PROBLEM STATEMENT:
The lines to extract run from the start of the records through the line with "обращение компании или физлица-должника в", both ends included; drop the pictures.

(Collected data)
━━━━━━━━━━━━━━━━━━━━━━━━━━━━━━

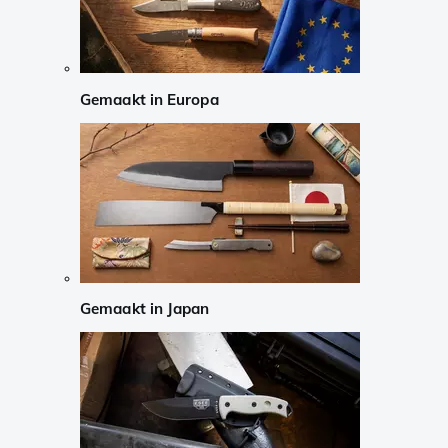
Gemaakt in Europa
Gemaakt in Japan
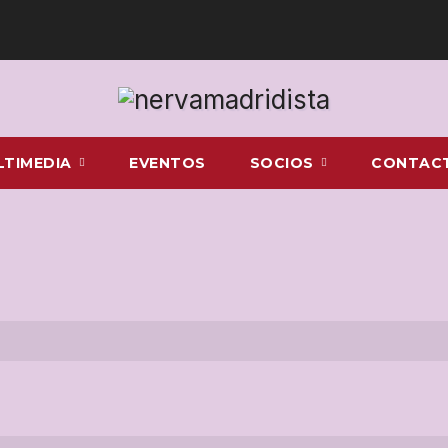
LTIMEDIA
EVENTOS
SOCIOS
CONTAC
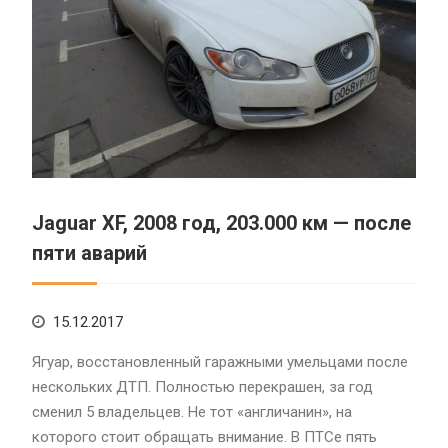
Jaguar XF, 2008 год, 203.000 км — после
пяти аварий
15.12.2017
Ягуар, восстановленный гаражными умельцами после
нескольких ДТП. Полностью перекрашен, за год
сменил 5 владельцев. Не тот «англичанин», на
которого стоит обращать внимание. В ПТСе пять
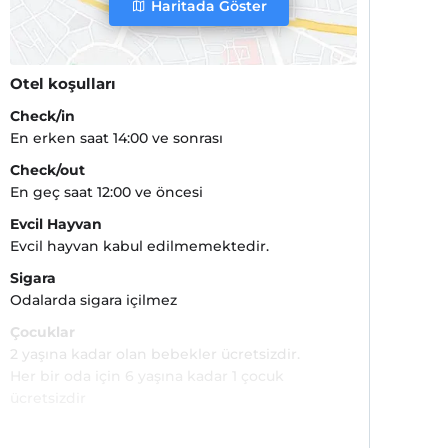
Haritada Göster
Otel koşulları
Check/in
En erken saat 14:00 ve sonrası
Check/out
En geç saat 12:00 ve öncesi
Evcil Hayvan
Evcil hayvan kabul edilmemektedir.
Sigara
Odalarda sigara içilmez
Çocuklar
2 yaşına kadar olan bebekler ücretsizdir.
Her bir oda için 6 yaşına kadar 1 çocuk
ücretsizdir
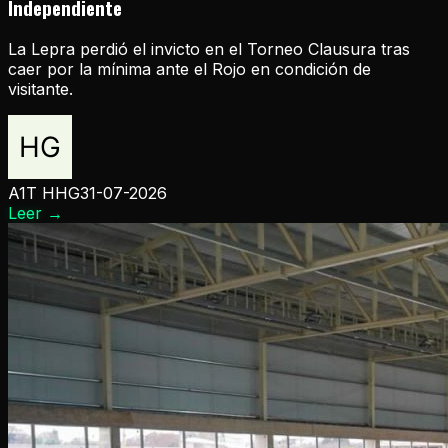
Independiente
La Lepra perdió el invicto en el Torneo Clausura tras
caer por la mínima ante el Rojo en condición de
visitante.
A1T HHG
31-07-2026
Leer
→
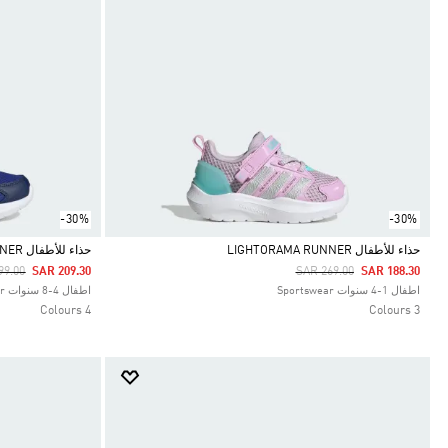
-30%
-30%
حذاء للأطفال LIGHTORAMA RUNNER
حذاء للأطفال LIGHTORAMA RUNNER
 Reduced From
To
Price Reduced From
To
99.00
SAR 209.30
SAR 269.00
SAR 188.30
Selected
Selected
اطفال 1-4 سنوات Sportswear
اطفال 4-8 سنوات Sportswear
4 Colours
3 Colours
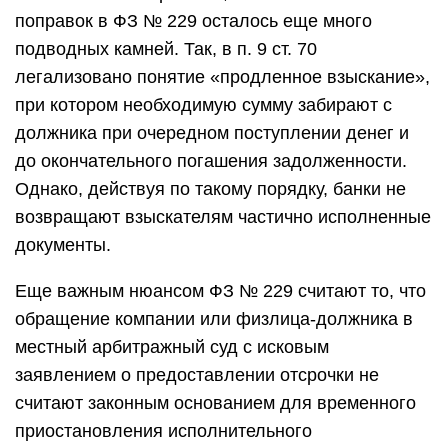
поправок в ФЗ № 229 осталось еще много
подводных камней. Так, в п. 9 ст. 70
легализовано понятие «продленное взыскание»,
при котором необходимую сумму забирают с
должника при очередном поступлении денег и
до окончательного погашения задолженности.
Однако, действуя по такому порядку, банки не
возвращают взыскателям частично исполненные
документы.
Еще важным нюансом ФЗ № 229 считают то, что
обращение компании или физлица-должника в
местный арбитражный суд с исковым
заявлением о предоставлении отсрочки не
считают законным основанием для временного
приостановления исполнительного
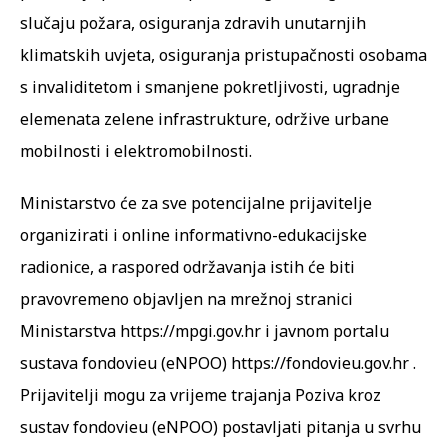
slučaju požara, osiguranja zdravih unutarnjih
klimatskih uvjeta, osiguranja pristupačnosti osobama
s invaliditetom i smanjene pokretljivosti, ugradnje
elemenata zelene infrastrukture, održive urbane
mobilnosti i elektromobilnosti.
Ministarstvo će za sve potencijalne prijavitelje
organizirati i online informativno-edukacijske
radionice, a raspored održavanja istih će biti
pravovremeno objavljen na mrežnoj stranici
Ministarstva
https://mpgi.gov.hr
i javnom portalu
sustava fondovieu (eNPOO)
https://fondovieu.gov.hr
.
Prijavitelji mogu za vrijeme trajanja Poziva kroz
sustav fondovieu (eNPOO) postavljati pitanja u svrhu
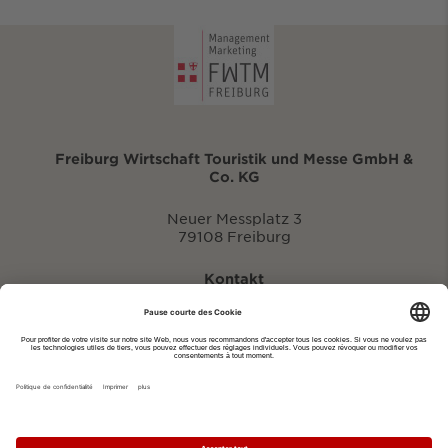
Freiburg Wirtschaft Touristik und Messe GmbH &
Co. KG
Neuer Messplatz 3
79108 Freiburg
Kontakt
eventportal@fwtm.de
Signaler des manifestations
Portail du tourisme: visit.freiburg.de
Politique de confidentialité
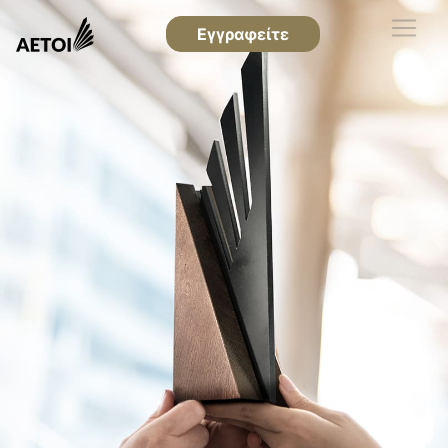
Εγγραφείτε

━━━━━━━━━━━━━━━━━━━━━━━━━━━━━━

WRITTEN RESPONSE:
Gemaakt in Europa
Gemaakt in Japan
LTIMEDIA
EVENTOS
SOCIOS
CONTAC
Jaguar XF, 2008 год, 203.000 км — после
пяти аварий
15.12.2017
Ягуар, восстановленный гаражными умельцами после
нескольких ДТП. Полностью перекрашен, за год
сменил 5 владельцев. Не тот «англичанин», на
которого стоит обращать внимание. В ПТСе пять
Haritada Göster
Otel koşulları
Check/in
En erken saat 14:00 ve sonrası
Check/out
En geç saat 12:00 ve öncesi
Evcil Hayvan
Evcil hayvan kabul edilmemektedir.
Sigara
Odalarda sigara içilmez
Çocuklar
2 yaşına kadar olan bebekler ücretsizdir.
Her bir oda için 6 yaşına kadar 1 çocuk
ücretsizdir
Independiente
La Lepra perdió el invicto en el Torneo Clausura tras
caer por la mínima ante el Rojo en condición de
visitante.
A1T HHG
31-07-2026
Leer
→
-30%
-30%
حذاء للأطفال LIGHTORAMA RUNNER
حذاء للأطفال LIGHTORAMA RUNNER
 Reduced From
To
Price Reduced From
To
99.00
SAR 209.30
SAR 269.00
SAR 188.30
Selected
Selected
اطفال 1-4 سنوات Sportswear
اطفال 4-8 سنوات Sportswear
4 Colours
3 Colours
поправок в ФЗ № 229 осталось еще много
подводных камней. Так, в п. 9 ст. 70
легализовано понятие «продленное взыскание»,
при котором необходимую сумму забирают с
должника при очередном поступлении денег и
до окончательного погашения задолженности.
Однако, действуя по такому порядку, банки не
возвращают взыскателям частично исполненные
документы.
Еще важным нюансом ФЗ № 229 считают то, что
обращение компании или физлица-должника в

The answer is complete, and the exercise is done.